> **PASSAGE DU TEXTE**
========

Terminons ce chapitre par quelques notes touchant certaines coutumes de la première moitié du dix-septième siècle.

Les taillandiers faisaient des outils et des instruments tranchants, des forces pour les tondeurs, des faux, des haches, des cognées, serpes, rabots, ciseaux, etc. ; on appelait aussi de ce nom les ouvriers en ferblanc. Le nombre de ces artisans était très grand au Canada, de 1635 à 1665.

« Ceux de la forge, dit le Journal des Jésuites (1645), vinrent demander le vin de la Saint-Éloi. » C’était l’habitude des forgerons de chômer la fête de saint Éloi, leur patron. On voit, par les registres et les cahiers de délibérations des paroisses, que ces fêtes dégénérèrent à la longue en désordres publics. Vers 1740, les autorités ecclésiastiques formulèrent des défenses vigoureuses contre cette coutume, qui disparut peu après la domination française.

Les visites, les cadeaux et les réjouissances du Jour de l’An ne datent pas seulement en France de la réforme du calendrier grégorien (1582), qui reporta le commencement de l’année au premier janvier ; car l’ancienne pratique gauloise de fêter ce jour était conservée par le peuple. Les Allemands et les Anglais ont persisté à chômer le jour de Noël. Au Canada, nos Normands se souhaitaient « la bonne année » du temps de Champlain, comme aujourd’hui. Le Journal des Jésuites (1645-1668) note les aubades, les compliments, les présents qu’on se faisait — il ne dit pas un mot, cependant, de la guignolée.

========

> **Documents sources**
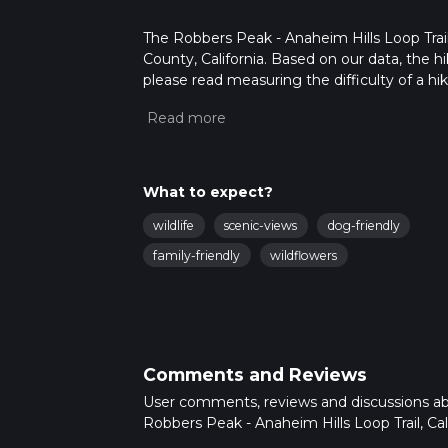
The Robbers Peak - Anaheim Hills Loop Trail
County, California. Based on our data, the h
please read measuring the difficulty of a hiki
updates. This hike can be completed in appro
multiple variables. For more info read abou
What to expect?
wildlife
scenic-views
dog-friendly
family-friendly
wildflowers
Comments and Reviews
User comments, reviews and discussions a
Robbers Peak - Anaheim Hills Loop Trail, Cali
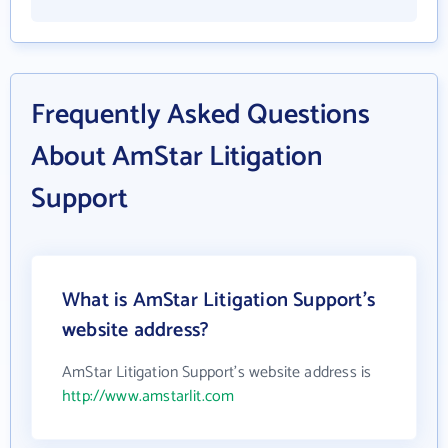
Frequently Asked Questions
About AmStar Litigation
Support
What is AmStar Litigation Support's
website address?
AmStar Litigation Support's website address is
http://www.amstarlit.com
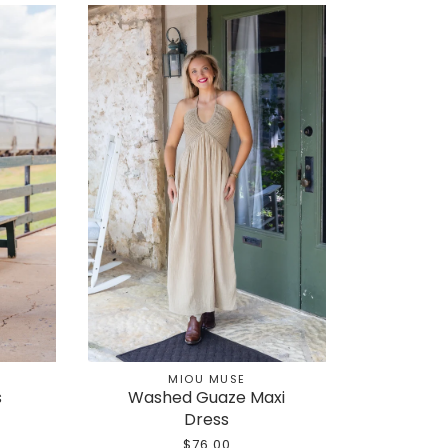
MIOU MUSE
s
Washed Guaze Maxi
Dress
$76.00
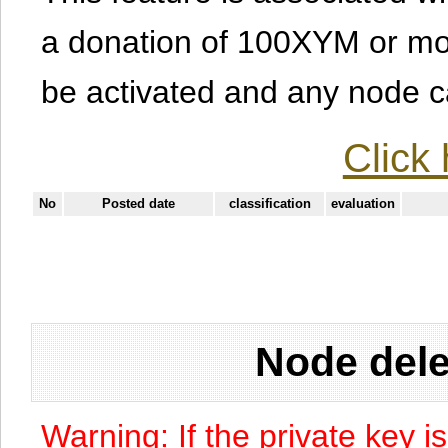
a donation of 100XYM or mor
be activated and any node can
Click 
No
Posted date
classification
evaluation
Node dele
Warning: If the private key i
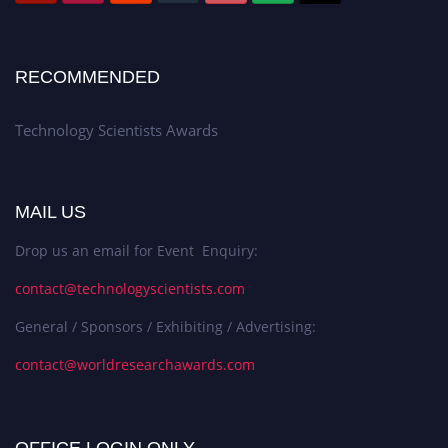
RECOMMENDED
Technology Scientists Awards
MAIL US
Drop us an email for Event Enquiry:
contact@technologyscientists.com
General / Sponsors / Exhibiting / Advertising:
contact@worldresearchawards.com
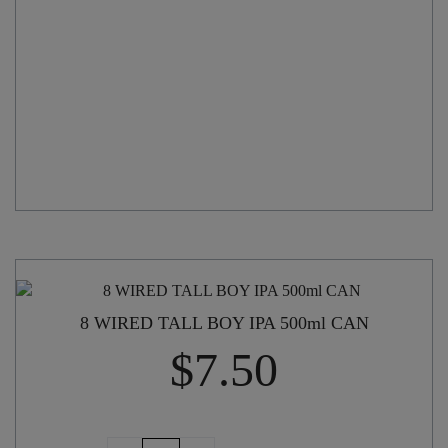
quantity
8 WIRED TALL BOY IPA 500ml CAN
$
7.50
8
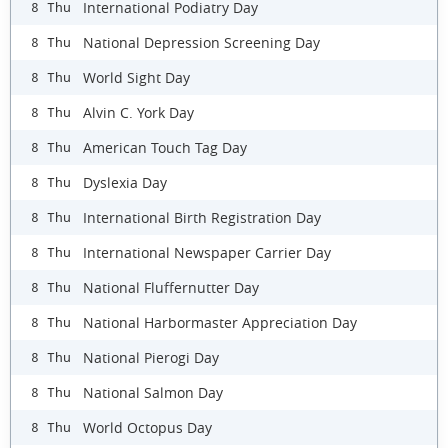
International Podiatry Day
8 Thu
National Depression Screening Day
8 Thu
World Sight Day
8 Thu
Alvin C. York Day
8 Thu
American Touch Tag Day
8 Thu
Dyslexia Day
8 Thu
International Birth Registration Day
8 Thu
International Newspaper Carrier Day
8 Thu
National Fluffernutter Day
8 Thu
National Harbormaster Appreciation Day
8 Thu
National Pierogi Day
8 Thu
National Salmon Day
8 Thu
World Octopus Day
8 Thu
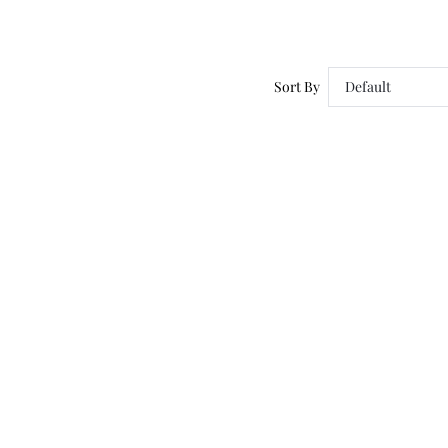
Sort By
Default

========

> **LE PROBLÈME**
D'après le passage, vers quelle année les autorités ecclésiastiques s'opposèrent-elles vigoureusement à la fête de saint Éloi chez les forgerons ? Appuyez-vous uniquement sur le passage.

> **RÉPONSE ÉCRITE**
Vers 1740.